TRY IT: Copying exactly, give the lines in the material below from the one with "ring mcp: (777, 481)" to the one with "middle mcp: (1069, 261)", ends included, and nothing besides.

RECORDS:
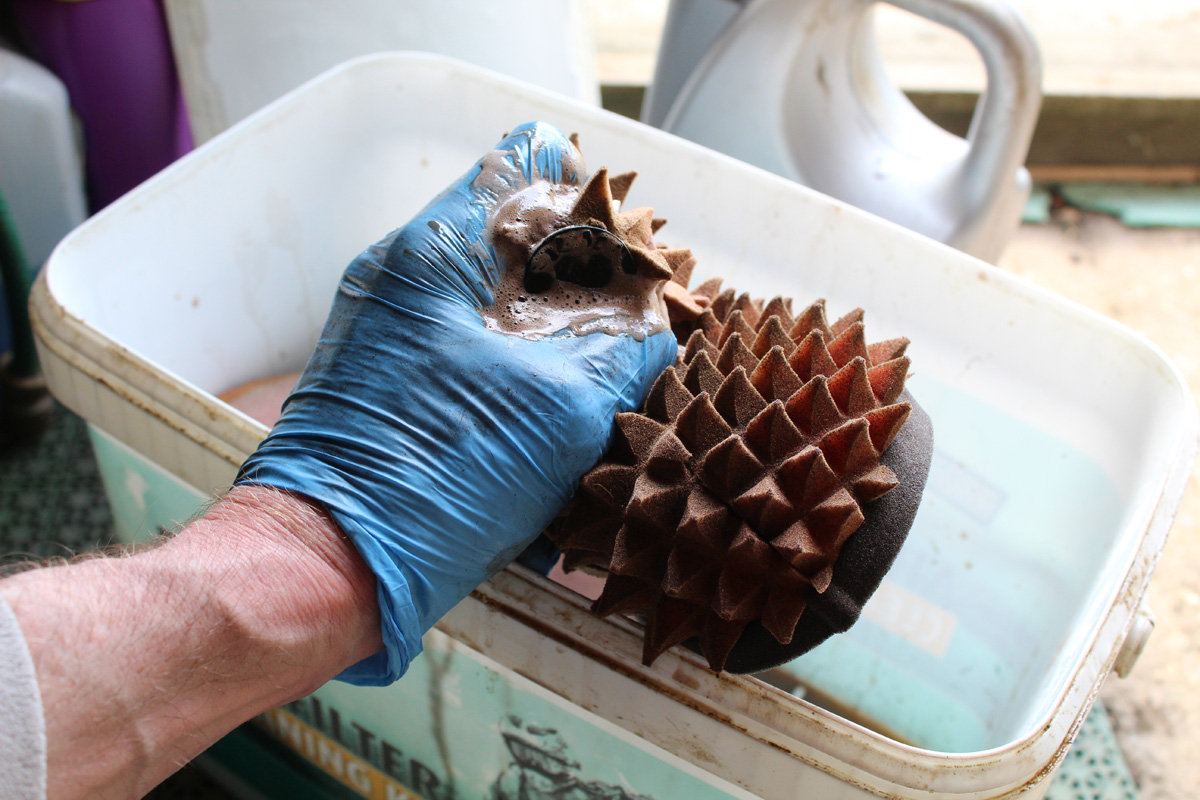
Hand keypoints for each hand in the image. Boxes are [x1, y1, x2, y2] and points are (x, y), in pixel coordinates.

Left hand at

---

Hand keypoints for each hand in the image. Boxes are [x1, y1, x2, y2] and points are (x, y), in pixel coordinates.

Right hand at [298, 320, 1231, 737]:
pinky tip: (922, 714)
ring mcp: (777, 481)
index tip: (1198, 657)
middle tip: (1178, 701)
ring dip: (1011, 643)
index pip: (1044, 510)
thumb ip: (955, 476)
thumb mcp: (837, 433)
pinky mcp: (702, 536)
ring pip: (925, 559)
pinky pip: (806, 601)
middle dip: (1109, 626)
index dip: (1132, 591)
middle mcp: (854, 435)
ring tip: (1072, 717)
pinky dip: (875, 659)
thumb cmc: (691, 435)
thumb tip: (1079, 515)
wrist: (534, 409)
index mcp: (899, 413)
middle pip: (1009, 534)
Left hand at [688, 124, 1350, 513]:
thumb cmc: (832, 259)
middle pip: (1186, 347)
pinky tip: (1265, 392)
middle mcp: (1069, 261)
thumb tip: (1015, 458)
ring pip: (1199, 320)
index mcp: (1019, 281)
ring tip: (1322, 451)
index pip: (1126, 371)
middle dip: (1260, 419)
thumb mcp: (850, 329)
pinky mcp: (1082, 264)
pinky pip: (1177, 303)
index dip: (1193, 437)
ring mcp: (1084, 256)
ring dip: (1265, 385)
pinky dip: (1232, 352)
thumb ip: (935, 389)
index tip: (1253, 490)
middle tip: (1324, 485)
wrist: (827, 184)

---

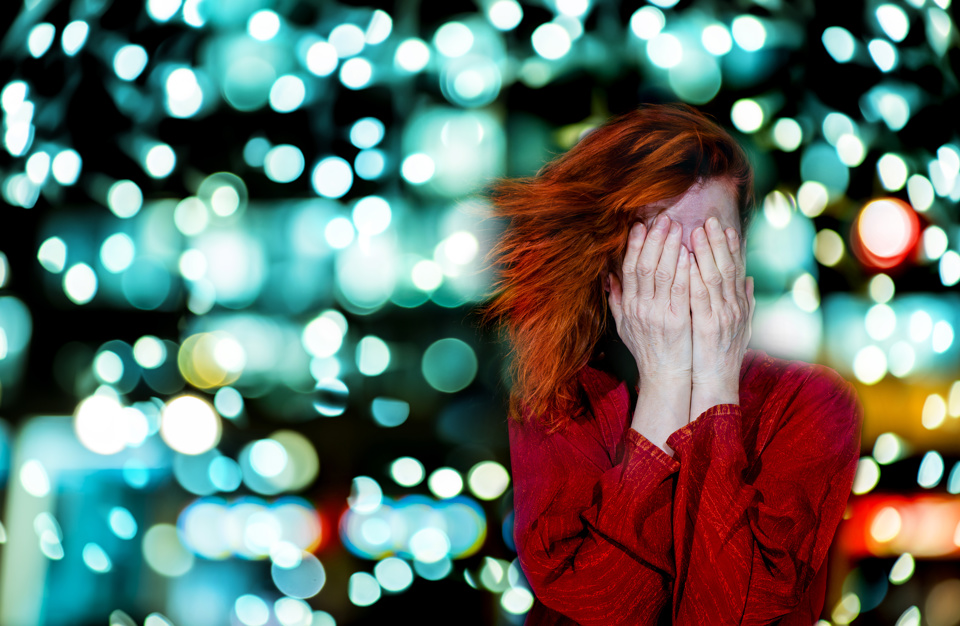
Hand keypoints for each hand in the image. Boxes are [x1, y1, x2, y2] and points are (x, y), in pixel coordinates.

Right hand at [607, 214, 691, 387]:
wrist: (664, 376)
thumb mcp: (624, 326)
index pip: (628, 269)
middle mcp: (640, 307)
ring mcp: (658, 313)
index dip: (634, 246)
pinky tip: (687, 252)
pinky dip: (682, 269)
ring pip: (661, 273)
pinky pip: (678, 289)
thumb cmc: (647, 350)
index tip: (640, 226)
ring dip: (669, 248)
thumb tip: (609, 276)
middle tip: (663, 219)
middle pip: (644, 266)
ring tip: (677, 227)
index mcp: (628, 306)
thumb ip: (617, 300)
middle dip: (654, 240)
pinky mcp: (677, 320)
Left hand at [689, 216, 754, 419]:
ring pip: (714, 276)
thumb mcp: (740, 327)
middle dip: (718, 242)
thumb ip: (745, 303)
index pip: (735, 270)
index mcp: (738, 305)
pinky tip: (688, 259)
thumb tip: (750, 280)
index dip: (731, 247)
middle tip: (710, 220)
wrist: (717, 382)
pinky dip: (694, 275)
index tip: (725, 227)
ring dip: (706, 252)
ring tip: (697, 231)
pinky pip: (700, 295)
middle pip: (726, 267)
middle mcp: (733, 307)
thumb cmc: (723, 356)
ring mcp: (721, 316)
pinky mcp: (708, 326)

FINISHED TASK:
ring mcp: (777, 481)
index tip: (1198, 657)
middle tip: (1178, 701)
ring dip: (1011, 643)
index pip: (1044, 510)
thumb ip: (955, 476)
thumb mcp: (837, 433)
pinky mcp: (702, 536)
ring pip: (925, 559)
pinky pip: (806, 601)
middle dip: (1109, 626)
index dip: (1132, 591)
middle mcp: (854, 435)
ring tip: (1072, 717)
pinky dip: (875, 659)
thumb cmc: (691, 435)
thumb tip: (1079, 515)
wrist: (534, 409)
index mcp: (899, 413)
middle pip: (1009, 534)
Left hand at [688, 124, 1350, 513]:
thumb cmc: (832, 259)
middle pip: (1186, 347)
pinky tip: (1265, 392)
middle mcp: (1069, 261)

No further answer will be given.